[[ TEXT FOR ANALYSIS, beginning ]]

It was late July and my summer adventure would soon be coming to an end. I had been living, working and exploring the great outdoors in Jackson Hole, Wyoming. Having a whole free day to myself I decided that there was a hike that needed to be conquered. I had attempted this canyon three years previously when some friends took me there. I remember thinking how steep and hard core that climb was. I took several breaks to rest and gather strength. I remember running out of water and wondering if I could make it much further without any (luckily a friend had some to spare me).
With memories of my last endeavor running through my mind, I headed up the mountain. The scenery was beautiful and wildlife was abundant. Before I knew it, I was on the switchbacks and I began to climb. Not so bad, I thought and I continued upward. As I arrived at Surprise Lake, my destination, I questioned Am I already here?" I remembered it being so much harder last time. This time I think I stopped only one time the whole way up for about five seconds to get a swig of water. I enjoyed the scenery, of the lake, hiked up to the next lake and then back down. At the bottom, I looked at my clock and was amazed, it was only mid-afternoon, I still had half a day to explore! Last time I had hiked this canyon it had been a whole day event and that's what I had expected this trip would be! I was amazed at how much more active I had become. How had it happened?

[[ TEXT FOR ANALYSIS, end ]]
[[ INFORMATION GIVEN, beginning ]]

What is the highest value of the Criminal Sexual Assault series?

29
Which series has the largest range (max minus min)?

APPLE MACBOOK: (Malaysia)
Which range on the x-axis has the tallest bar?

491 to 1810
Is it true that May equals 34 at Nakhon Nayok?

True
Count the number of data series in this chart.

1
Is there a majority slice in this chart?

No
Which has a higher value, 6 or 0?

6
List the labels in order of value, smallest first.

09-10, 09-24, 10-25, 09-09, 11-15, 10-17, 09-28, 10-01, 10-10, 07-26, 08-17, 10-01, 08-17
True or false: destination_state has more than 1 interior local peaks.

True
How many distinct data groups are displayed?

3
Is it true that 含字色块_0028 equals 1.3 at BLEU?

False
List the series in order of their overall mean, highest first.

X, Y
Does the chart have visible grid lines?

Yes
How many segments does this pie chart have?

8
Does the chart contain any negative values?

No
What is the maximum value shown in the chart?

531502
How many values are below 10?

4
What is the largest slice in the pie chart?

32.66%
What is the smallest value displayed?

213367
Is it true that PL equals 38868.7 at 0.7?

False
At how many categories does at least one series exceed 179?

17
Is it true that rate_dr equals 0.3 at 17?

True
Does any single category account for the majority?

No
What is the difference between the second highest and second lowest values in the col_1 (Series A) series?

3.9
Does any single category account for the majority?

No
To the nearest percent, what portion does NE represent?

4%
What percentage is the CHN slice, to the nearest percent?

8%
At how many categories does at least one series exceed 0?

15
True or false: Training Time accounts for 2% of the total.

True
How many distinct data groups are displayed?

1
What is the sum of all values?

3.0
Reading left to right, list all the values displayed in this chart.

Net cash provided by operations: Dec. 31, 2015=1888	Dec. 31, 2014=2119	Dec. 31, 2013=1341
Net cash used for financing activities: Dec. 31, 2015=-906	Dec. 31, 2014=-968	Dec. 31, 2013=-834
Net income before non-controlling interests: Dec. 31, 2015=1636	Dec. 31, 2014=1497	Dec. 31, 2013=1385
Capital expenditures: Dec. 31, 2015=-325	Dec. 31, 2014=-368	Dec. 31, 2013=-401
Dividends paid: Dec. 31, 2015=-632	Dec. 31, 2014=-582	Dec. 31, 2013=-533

[[ INFORMATION GIVEN, end ]]

▸ **TASKS TO PERFORM**
(A) Render this sentence from the hiking account into Spanish: "The scenery was beautiful and wildlife was abundant."
(B) Using the hiking account, answer these questions:
(i) In what place had the writer been living, working and exploring that summer?
(ii) How many years before this hike had the writer first attempted the canyon?
(iii) What lake was the writer's destination?
The entries are not required for any of the work here.

▸ **ANSWERS TO THIS EXERCISE**
(A) El paisaje era hermoso y la fauna era abundante.

(B)
(i) Jackson Hole, Wyoming
(ii) Three years
(iii) Surprise Lake